Pour ces raisons, on doit peser l’importance de demander de l’aide.  Dans certaines circonstances, “se faire passer pour normal” se traduit par un certain degré de douleur.  Cela dépend sur des choses comme nos plans pour le reste de la journée, l’intimité de ceux qui sont à nos côtés, leur disposition  et connaissance de notre condition, et notre estimation des répercussions.
Les préférences versus les besoins
Beaucoup de personnes ont des préférences puissantes.  Avec nous, cependant, nos “préférences” sont souvent des “besoins” qui, si non comblés, nous coûtent cher.  La douleur ou fatigue subitement déclanchée est effrayante et parfois embarrassante, assez pour nous faire penser que l’on aurait été mieux de demeurer à la maison.
Parce que plusieurs aspects des interactions quotidiennes crée des difficultés additionnelles pour nous, il est complètement raisonnable d’essayer d’influencer l’environnement pour mieux nous accommoder.  Quand il s’agit de douleur, nous n’avons pas juste à faire face à des “préférences”.  Nous aurions probablement partagé les préférences des autres (pour des longues marches, randonnées en décapotable, etc…) si notre condition physique n’avait pas changé ces évènements joyeux pour des souffrances.
Identification de nos besoins
Sur un niveau pratique, sachez ce dont vous avez besoin — le genre de chaise, l’éclairage, la température, les périodes de repos, les niveaux de bruit — pour être le plus confortable.  Cela rend les choses plus faciles pour vous et ceux qui veulent vous donner un coup de main.  Malgré que la variété de choses qui nous affectent deviennent intuitives pour nous, ils paraissent plutôt un étrange assortiment de facteurs pour les autres.  Aidez-les en étant très clair sur ce qui est le plus difficile et le plus efficace pour vous.  Soyez simple : “J’ai beaucoup de trouble avec _____, ça serait super si vous pouviez _____.  Est-ce que ça va être un problème ?”

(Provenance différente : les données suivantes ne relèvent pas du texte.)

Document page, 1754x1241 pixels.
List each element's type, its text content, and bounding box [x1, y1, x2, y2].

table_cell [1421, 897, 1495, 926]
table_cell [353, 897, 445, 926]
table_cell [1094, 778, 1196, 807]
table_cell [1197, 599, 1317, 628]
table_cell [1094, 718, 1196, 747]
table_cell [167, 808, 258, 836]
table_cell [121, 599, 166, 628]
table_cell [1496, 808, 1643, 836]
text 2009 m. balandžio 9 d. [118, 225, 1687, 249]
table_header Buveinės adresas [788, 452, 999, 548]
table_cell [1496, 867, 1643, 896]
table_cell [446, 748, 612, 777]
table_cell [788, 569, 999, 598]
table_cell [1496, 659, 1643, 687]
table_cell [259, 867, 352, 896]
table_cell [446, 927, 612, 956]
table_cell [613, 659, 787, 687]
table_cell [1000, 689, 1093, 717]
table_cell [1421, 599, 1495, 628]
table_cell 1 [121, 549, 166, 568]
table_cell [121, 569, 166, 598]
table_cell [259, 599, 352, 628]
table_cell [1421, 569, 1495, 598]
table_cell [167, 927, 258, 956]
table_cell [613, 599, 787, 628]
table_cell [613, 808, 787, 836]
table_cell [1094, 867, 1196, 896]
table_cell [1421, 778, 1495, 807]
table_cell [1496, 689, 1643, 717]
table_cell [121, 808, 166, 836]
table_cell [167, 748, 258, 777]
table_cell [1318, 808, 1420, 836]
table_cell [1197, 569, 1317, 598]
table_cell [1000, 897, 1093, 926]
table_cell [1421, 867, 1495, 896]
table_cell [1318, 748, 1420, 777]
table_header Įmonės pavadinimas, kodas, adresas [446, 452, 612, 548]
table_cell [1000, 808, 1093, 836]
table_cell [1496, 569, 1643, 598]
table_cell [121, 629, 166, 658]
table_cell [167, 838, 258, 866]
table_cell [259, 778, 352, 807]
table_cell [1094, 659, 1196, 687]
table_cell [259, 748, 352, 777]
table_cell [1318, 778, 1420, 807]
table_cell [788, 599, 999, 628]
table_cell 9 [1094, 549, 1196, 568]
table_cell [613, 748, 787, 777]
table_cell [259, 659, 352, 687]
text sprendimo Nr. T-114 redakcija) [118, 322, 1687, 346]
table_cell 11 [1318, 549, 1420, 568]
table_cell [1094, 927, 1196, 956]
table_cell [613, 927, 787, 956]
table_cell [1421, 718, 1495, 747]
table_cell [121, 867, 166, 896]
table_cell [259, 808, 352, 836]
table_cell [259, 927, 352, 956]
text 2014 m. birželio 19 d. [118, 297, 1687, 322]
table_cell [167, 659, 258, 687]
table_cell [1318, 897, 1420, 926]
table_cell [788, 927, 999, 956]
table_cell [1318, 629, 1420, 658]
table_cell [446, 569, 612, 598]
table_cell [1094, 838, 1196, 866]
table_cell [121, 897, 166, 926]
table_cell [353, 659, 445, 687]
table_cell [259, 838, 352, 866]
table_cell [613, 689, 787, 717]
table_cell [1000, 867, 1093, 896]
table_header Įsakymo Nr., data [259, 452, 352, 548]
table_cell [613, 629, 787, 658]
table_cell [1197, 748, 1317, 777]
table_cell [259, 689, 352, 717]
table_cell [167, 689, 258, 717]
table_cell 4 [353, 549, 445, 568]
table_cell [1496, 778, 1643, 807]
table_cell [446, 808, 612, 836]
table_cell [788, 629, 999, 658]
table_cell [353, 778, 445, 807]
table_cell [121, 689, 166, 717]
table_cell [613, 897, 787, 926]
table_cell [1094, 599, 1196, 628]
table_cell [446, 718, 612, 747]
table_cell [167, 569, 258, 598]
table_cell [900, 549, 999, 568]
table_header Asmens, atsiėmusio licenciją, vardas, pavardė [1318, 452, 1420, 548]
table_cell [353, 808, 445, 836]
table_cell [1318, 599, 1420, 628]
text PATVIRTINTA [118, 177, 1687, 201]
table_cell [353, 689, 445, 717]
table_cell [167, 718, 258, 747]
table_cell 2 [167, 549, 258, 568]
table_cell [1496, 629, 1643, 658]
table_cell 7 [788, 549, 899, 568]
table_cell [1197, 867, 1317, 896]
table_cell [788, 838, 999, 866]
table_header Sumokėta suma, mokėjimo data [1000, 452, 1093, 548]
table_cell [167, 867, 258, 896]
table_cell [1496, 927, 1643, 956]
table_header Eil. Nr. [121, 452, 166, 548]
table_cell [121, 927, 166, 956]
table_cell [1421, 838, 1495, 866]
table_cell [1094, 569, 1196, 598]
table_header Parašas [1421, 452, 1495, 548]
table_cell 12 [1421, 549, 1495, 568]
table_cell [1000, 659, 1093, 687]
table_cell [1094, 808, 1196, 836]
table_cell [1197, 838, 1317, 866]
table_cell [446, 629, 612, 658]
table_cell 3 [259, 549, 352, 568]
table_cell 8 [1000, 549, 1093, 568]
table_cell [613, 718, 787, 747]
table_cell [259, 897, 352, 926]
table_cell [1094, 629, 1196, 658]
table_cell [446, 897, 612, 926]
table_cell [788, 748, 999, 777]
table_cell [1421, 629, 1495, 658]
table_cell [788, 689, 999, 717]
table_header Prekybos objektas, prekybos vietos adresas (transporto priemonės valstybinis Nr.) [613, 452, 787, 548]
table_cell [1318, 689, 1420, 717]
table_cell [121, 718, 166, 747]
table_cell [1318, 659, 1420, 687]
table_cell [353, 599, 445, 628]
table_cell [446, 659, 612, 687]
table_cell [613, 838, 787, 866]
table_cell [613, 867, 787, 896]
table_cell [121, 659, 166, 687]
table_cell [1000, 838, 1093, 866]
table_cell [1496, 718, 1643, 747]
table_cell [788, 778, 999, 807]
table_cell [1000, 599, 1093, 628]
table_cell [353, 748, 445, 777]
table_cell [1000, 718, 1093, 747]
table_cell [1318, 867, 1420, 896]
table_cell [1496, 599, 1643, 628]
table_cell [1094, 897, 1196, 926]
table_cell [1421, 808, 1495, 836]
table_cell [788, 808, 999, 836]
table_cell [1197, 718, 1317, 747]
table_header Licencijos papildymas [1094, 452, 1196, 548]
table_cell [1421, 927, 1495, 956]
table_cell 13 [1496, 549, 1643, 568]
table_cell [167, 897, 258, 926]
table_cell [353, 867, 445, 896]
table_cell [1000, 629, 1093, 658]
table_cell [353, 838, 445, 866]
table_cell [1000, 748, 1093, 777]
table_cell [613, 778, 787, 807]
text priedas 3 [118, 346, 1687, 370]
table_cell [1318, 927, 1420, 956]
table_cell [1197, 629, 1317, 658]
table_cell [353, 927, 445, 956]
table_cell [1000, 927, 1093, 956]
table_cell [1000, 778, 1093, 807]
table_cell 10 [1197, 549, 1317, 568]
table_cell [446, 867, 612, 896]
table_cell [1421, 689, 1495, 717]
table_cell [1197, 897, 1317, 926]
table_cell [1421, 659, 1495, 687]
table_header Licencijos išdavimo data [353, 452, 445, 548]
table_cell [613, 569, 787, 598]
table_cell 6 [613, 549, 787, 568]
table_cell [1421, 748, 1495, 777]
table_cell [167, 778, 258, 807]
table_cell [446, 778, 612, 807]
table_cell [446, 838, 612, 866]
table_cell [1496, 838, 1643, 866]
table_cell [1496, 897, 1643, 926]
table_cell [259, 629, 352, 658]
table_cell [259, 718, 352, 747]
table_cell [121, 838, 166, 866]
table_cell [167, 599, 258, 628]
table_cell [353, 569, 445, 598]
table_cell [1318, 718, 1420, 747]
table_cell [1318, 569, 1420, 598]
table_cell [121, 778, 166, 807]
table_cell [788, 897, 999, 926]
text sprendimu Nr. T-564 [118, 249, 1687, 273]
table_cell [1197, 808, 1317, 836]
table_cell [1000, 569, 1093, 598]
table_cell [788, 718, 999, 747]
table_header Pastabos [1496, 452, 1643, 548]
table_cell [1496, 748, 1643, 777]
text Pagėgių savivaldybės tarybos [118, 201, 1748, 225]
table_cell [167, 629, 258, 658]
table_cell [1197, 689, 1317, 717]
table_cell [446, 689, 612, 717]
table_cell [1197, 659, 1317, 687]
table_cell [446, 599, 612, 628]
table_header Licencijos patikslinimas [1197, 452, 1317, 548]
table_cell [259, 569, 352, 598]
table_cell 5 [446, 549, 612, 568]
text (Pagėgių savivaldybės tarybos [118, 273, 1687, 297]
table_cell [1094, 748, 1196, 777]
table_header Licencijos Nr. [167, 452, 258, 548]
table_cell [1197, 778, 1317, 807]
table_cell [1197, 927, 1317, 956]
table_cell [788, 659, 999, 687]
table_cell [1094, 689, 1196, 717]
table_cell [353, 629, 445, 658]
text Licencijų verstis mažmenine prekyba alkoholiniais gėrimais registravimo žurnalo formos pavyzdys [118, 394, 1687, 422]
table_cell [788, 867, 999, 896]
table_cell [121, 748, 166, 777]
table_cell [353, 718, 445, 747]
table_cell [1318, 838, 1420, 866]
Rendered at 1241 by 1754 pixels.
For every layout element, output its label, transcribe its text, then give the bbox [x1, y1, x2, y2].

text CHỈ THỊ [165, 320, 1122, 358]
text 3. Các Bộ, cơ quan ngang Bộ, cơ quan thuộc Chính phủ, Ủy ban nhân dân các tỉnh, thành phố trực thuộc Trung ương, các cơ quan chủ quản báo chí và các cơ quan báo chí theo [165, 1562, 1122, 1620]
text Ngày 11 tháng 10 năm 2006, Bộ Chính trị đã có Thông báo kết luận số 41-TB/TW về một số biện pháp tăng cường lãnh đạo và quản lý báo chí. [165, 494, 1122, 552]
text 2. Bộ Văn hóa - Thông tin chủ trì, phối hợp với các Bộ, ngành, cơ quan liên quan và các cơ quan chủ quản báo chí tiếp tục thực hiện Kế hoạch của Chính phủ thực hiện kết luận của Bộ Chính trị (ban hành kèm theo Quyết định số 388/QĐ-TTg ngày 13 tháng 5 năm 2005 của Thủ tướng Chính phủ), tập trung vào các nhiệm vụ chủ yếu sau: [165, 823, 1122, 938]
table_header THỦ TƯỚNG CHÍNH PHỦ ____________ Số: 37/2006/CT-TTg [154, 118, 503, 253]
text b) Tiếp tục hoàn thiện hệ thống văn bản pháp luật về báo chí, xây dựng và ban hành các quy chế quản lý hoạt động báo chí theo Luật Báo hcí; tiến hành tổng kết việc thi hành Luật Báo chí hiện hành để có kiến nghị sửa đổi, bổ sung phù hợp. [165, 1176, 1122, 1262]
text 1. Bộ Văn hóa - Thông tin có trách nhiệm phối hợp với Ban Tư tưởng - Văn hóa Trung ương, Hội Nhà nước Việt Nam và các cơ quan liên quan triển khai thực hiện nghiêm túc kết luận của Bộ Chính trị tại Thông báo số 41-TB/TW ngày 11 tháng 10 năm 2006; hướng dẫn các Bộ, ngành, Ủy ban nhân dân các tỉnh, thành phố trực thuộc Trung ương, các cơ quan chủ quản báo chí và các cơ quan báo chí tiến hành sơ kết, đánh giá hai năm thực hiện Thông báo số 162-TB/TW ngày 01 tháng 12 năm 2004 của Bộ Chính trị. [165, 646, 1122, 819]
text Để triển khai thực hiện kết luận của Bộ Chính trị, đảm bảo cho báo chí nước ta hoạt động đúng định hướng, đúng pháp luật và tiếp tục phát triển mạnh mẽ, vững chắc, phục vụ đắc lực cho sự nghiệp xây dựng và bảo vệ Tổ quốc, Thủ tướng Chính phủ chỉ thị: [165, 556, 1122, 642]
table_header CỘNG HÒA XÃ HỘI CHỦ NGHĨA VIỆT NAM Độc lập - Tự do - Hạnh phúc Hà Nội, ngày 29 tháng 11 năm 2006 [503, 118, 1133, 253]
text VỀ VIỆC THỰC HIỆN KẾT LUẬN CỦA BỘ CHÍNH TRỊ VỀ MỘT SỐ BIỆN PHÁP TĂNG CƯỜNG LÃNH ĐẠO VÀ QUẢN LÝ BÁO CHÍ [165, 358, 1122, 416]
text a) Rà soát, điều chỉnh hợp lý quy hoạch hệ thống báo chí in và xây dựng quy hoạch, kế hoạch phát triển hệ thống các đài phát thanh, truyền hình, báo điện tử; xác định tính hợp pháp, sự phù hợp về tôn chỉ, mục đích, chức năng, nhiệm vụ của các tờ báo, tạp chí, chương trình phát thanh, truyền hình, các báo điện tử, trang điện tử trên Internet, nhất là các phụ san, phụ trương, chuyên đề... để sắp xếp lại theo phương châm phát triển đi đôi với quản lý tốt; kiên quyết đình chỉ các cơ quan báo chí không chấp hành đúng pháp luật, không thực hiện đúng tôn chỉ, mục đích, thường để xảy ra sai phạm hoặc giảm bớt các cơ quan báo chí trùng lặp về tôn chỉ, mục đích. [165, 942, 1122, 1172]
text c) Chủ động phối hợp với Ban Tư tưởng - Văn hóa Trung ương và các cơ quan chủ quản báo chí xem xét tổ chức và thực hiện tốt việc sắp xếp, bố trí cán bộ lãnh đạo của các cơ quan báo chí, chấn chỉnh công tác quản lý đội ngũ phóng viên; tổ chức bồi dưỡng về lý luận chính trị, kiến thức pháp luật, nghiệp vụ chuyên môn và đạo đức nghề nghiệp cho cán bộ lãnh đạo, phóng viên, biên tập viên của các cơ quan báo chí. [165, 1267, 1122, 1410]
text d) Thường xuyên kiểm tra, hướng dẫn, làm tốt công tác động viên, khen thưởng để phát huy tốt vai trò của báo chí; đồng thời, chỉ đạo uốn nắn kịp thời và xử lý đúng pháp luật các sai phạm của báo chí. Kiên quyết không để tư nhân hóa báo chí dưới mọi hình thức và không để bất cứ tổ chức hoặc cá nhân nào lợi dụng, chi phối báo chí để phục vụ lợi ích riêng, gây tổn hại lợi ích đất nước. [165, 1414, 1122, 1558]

Sur-indentification (trop de sympathie)
Parfois nos proches ont la plus grande difficulté à faire face à nos incapacités.  Notre souffrance est pire sur ceux qui nous sont chers.  Pour eux, nos difficultés deviennent les leurs, parfois causant des réactions psychosomatiques, ou compréhensives.  En voulant partager toutes nos expériences avec eux, pensez à l’effet que cela pourrait avoir.  Quelle serait votre réaction si votre partenaire ou enfant souffrait constamment ?  Comme nous souhaitons un répis de nos symptômes, notre famille et nos amis ont besoin de ne pas y penser tout le temps.  Ceci ne signifie pas que nous devrions être des martyrs ; votre but doit être de créer un équilibre entre partager nos problèmes et penser à d’autre chose.  Alors assurez-vous d’introduire des sujets de conversation différents de votre maladie.  La distraction peut être très avantageuse.
Le rejet
Certaines personnes près de nous peuvent être réticents à offrir de l’aide parce qu’ils ne veulent pas accepter que nous avons un “vrai problème”.  Certains peuvent être sceptiques parce qu’il n’y a pas d’indicateurs “objectifs” de notre maladie ; la communauté médicale est quelque peu incrédule.  Pour ces gens, l’éducation est la clé.  La littérature déborde sur plusieurs aspects de la fibromyalgie, des symptômes, stratégies pour la combattre, et il y a de l’aide pour les familles et les proches.
À cause de la grande variété de nos symptômes et besoins, une approche est d’admettre que notre condition est plutôt bizarre.  En faisant une demande, vous pourrez dire, par exemple, “je sais que ça peut paraître étrange, mais le bruit de votre auto avec la vitre baissée me cause de la tension dans mes muscles ce qui me cause une douleur intolérable”.